In order to evaluate our classification model, we are using the confusion matrix. A confusion matrix is a table that is often used to describe the performance of a classification model (or “classifier”) on a set of test data for which the true values are known.

You can read more about the confusion matrix here.

# Confusion Matrix
from sklearn.metrics import confusion_matrix
from sklearn.metrics import roc_auc_score
y_pred = classification_tree.predict(X_train)
probs = classification_tree.predict_proba(X_train)
print(confusion_matrix(Y_train, y_pred))
# calculate AUC
auc = roc_auc_score(Y_train, probs[:,1])
print('AUC: %.3f' % auc)
print(Y_train.shape)
print(probs.shape)

Following code generates the ROC curve for the predictions performed by our decision tree classifier. More the area under the ROC curve, better the prediction capability of the decision tree classifier.

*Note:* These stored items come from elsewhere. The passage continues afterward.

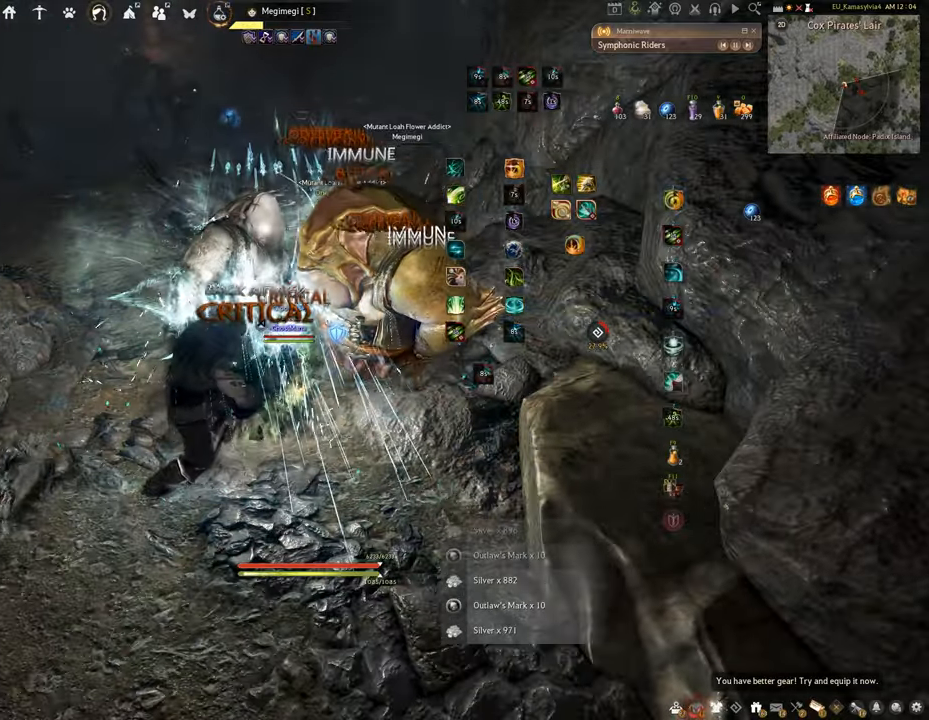
{"keys": ["f"], "mouse": [], "events": [[134, "space", "up"], [167, "f", "down"]]}
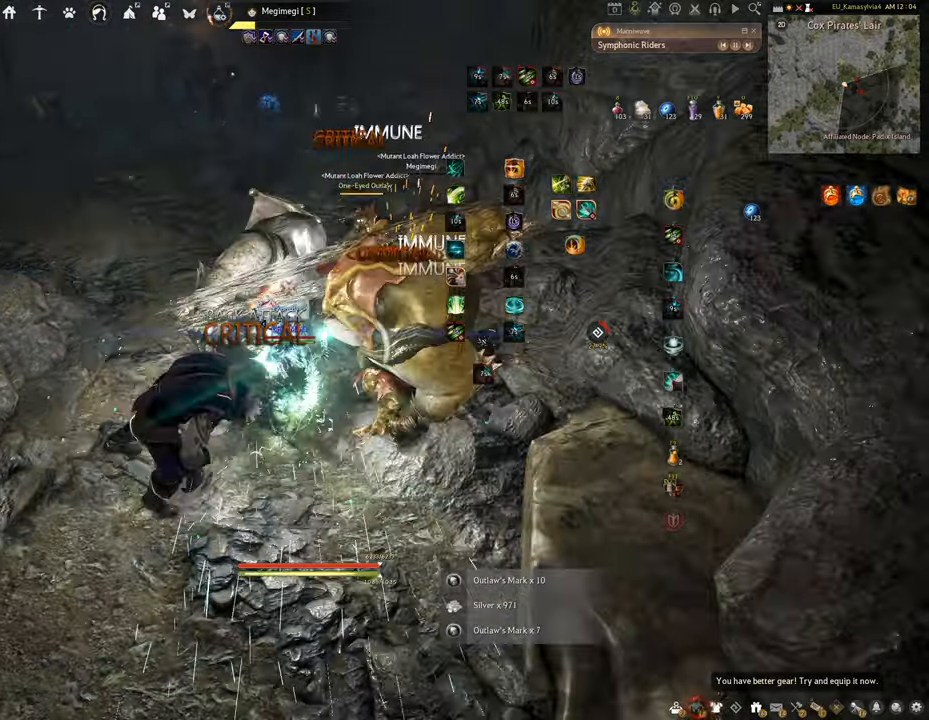
{"keys": [], "mouse": ["left"], "events": [[33, "s", "down"], [300, "s", "up"], [350, "f", "up"], [367, "mouse_left", "down"]]}
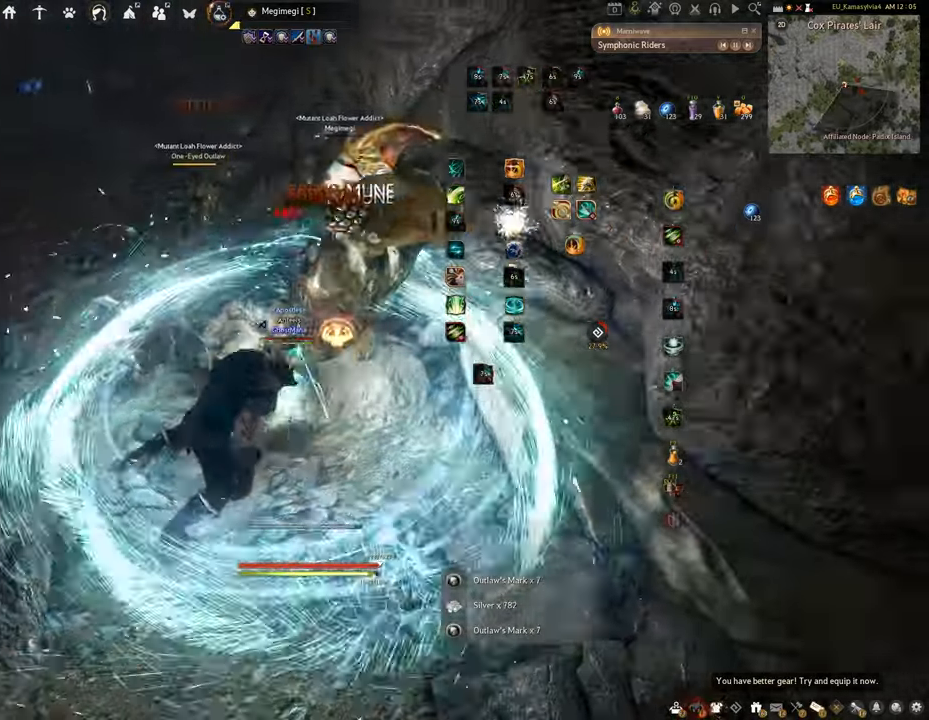
{"keys": ["f", "s"], "mouse": [], "events": [[267, "f", "down"], [267, "mouse_left", "up"], [484, "s", "down"]]}
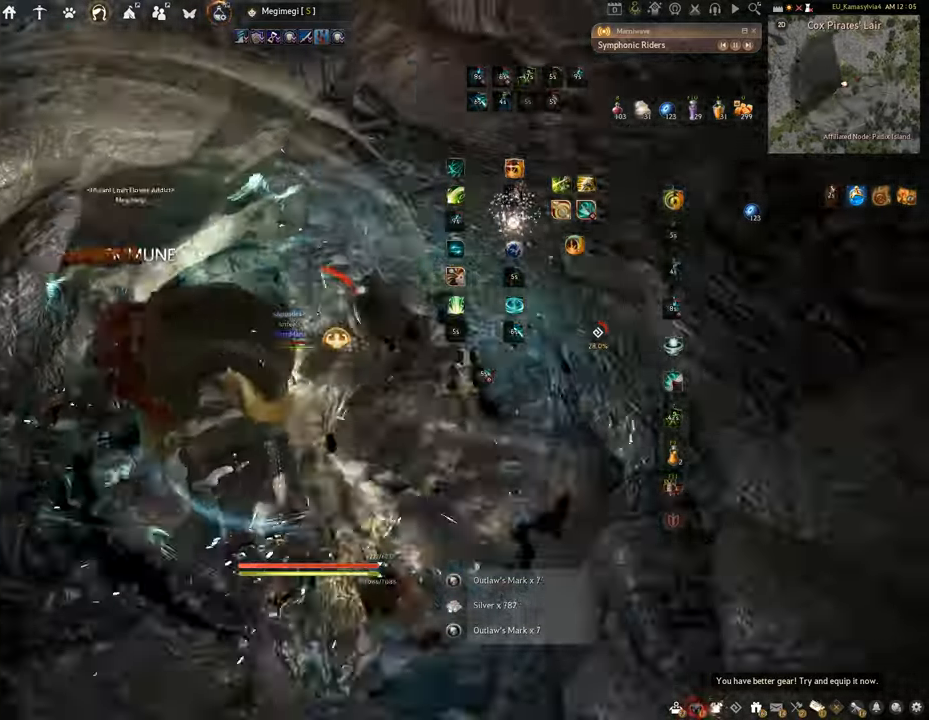
{"keys": ["shift"], "mouse": [], "events": [[317, "s", "up"], [350, "f", "up"], [384, "shift", "down"]]}
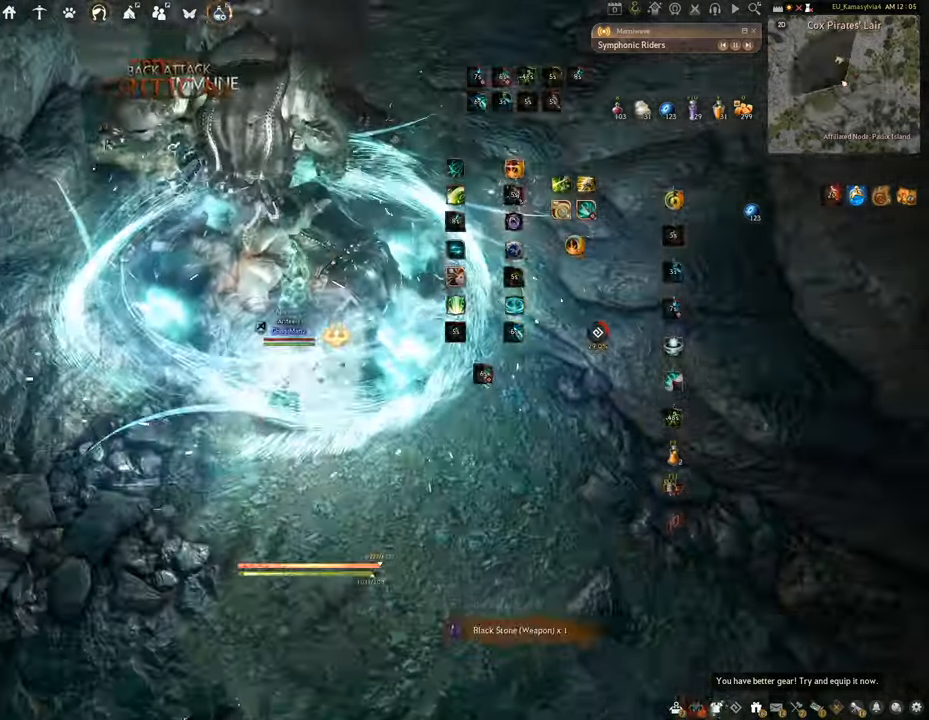
{"keys": ["w"], "mouse": [], "events": [[34, "q", "down"], [251, "q", "up"], [301, "shift", "up"], [451, "w", "down"]]}
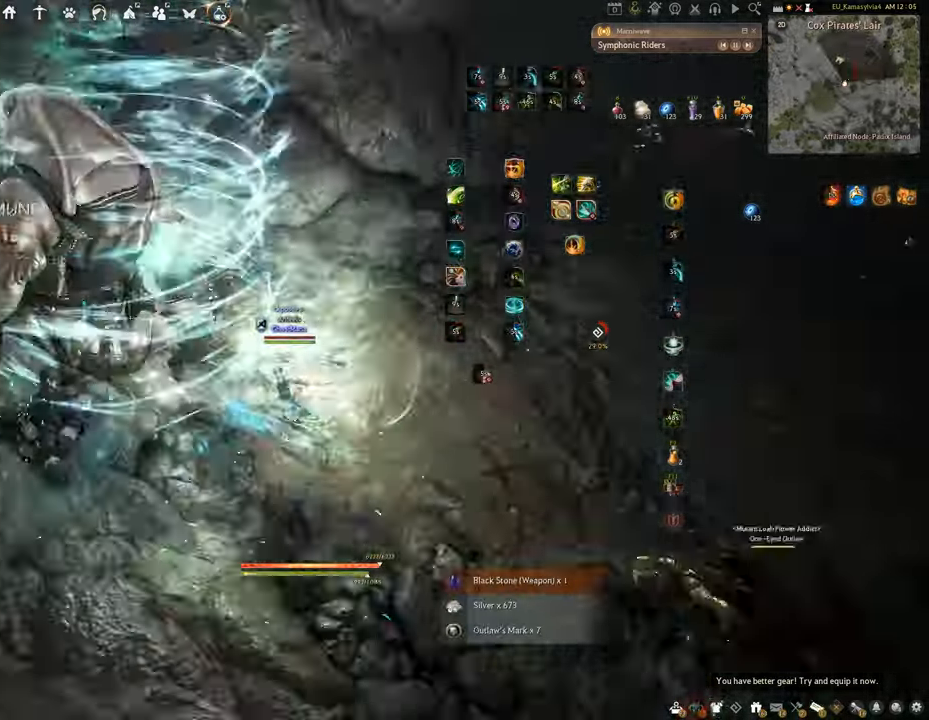
{"keys": ["w"], "mouse": ["right"], "events": [[67, "mouse_right", "down"]]}
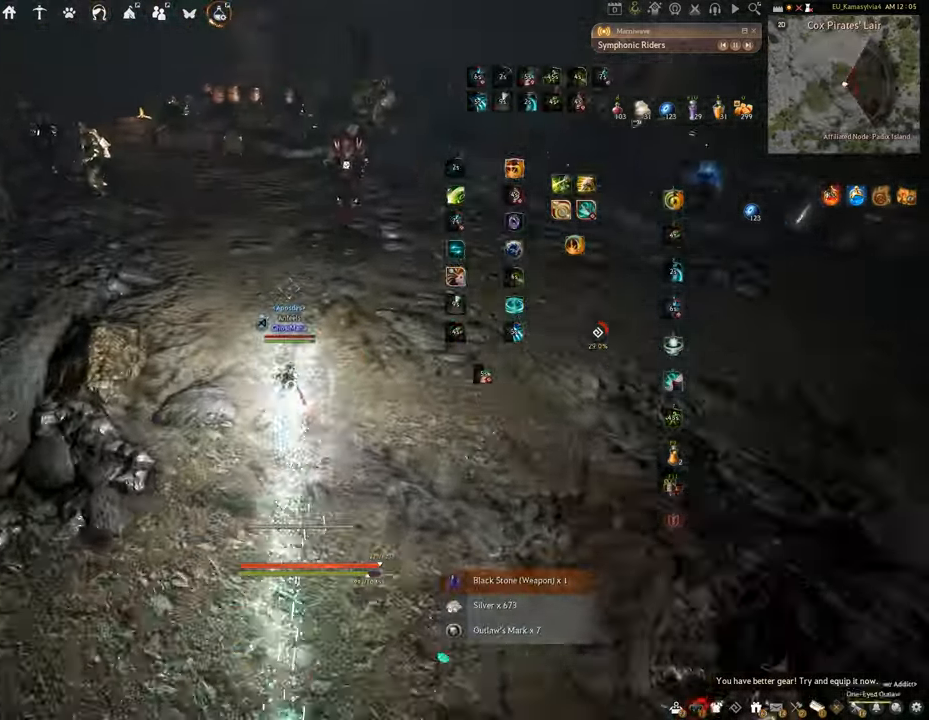
{"keys": ["w"], "mouse": ["right"], "events": []}
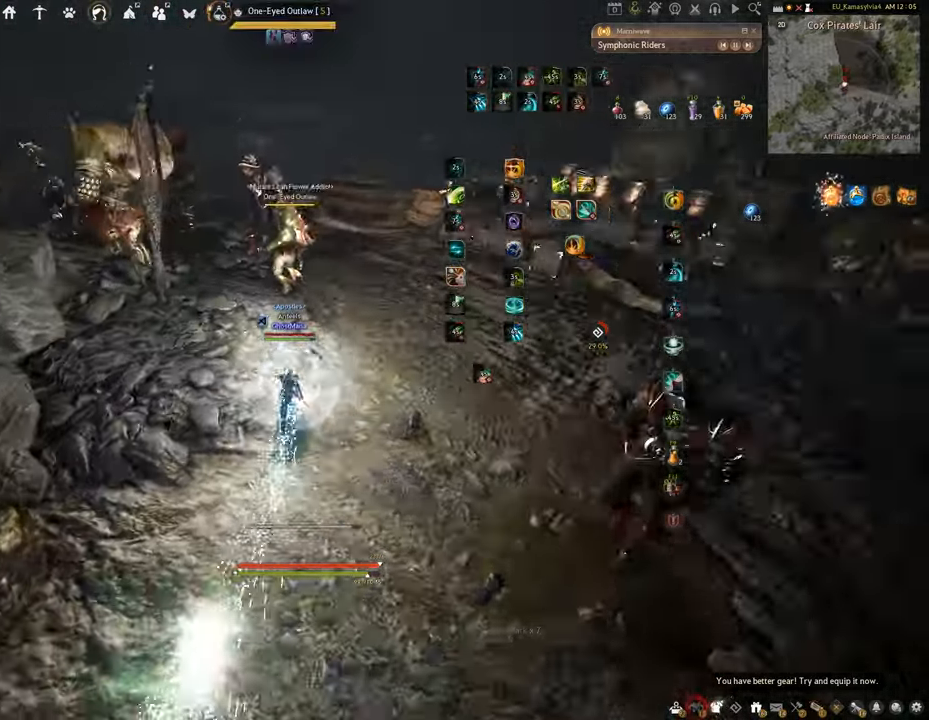
{"keys": [], "mouse": [], "events": [[17, "mouse_right", "up"], [67, "shift", "down"], [67, "w", "up"], [100, "e", "down"], [400, "shift", "up"], [417, "e", "up"]]}
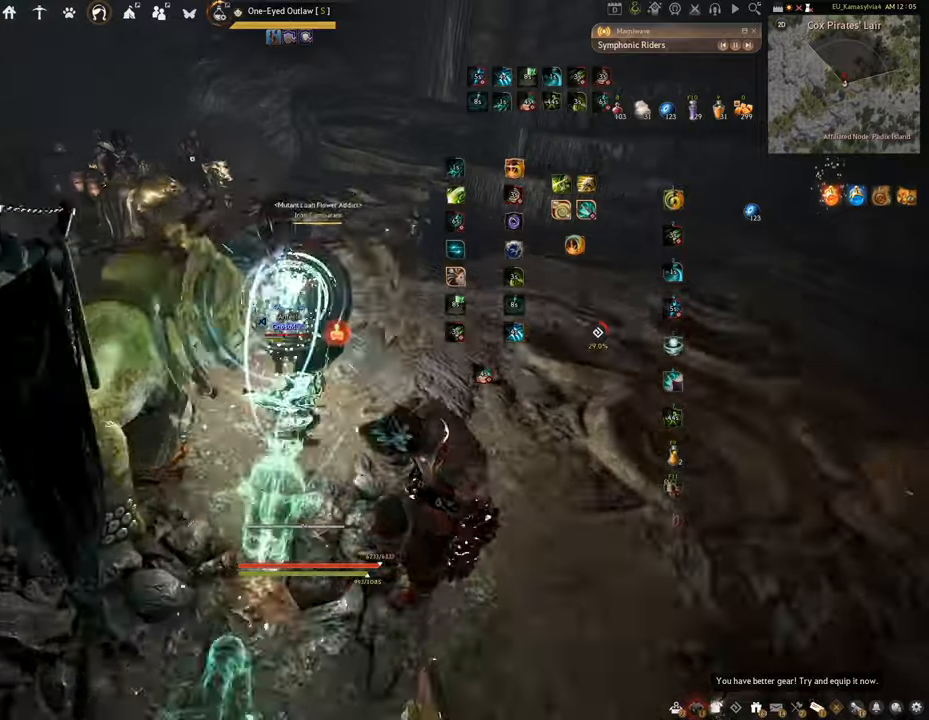
{"keys": ["f", "w"], "mouse": [], "events": [[233, "f", "down"], [250, "w", "down"]]}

from sklearn.metrics import roc_curve
# Calculate the fpr and tpr for all thresholds of the classification
fpr, tpr, threshold = roc_curve(Y_train, probs[:,1])
plt.title('Receiver Operating Characteristic')
plt.plot(fpr, tpr, 'b')
plt.plot([0, 1], [0, 1],'r--')
plt.xlim([0, 1])
plt.ylim([0, 1])
plt.ylabel('True Positive Rate')
plt.xlabel('False Positive Rate')
plt.show()
decision tree classifier

Below code makes a precision vs recall curve on the basis of the predictions. A precision-recall curve is a better indicator of the model performance than the ROC curve in case of imbalance in the target variable.

from matplotlib import pyplot
from sklearn.metrics import precision_recall_curve
precision, recall, thresholds = precision_recall_curve(Y_train, probs[:,1])
# plot no skill
pyplot.plot([0, 1], [0.5, 0.5], linestyle='--')
# plot the roc curve for the model
pyplot.plot(recall, precision, marker='.')
precision vs recall curve on the basis of the prediction

Summary

In this blog, we covered building a decision tree classifier for a sample use case. Decision trees can be a great platform to plant your footsteps in the world of machine learning as they are easier to implement and interpret. Also, we made some predictions using our decision tree classifier and evaluated its performance. The scope of this article was to familiarise the readers with decision trees and it’s an implementation for a use case!

For the next steps, you can also look at the Random Forest algorithm, which is nothing but a collection of different decision trees together making predictions. You can read more about the random forest here.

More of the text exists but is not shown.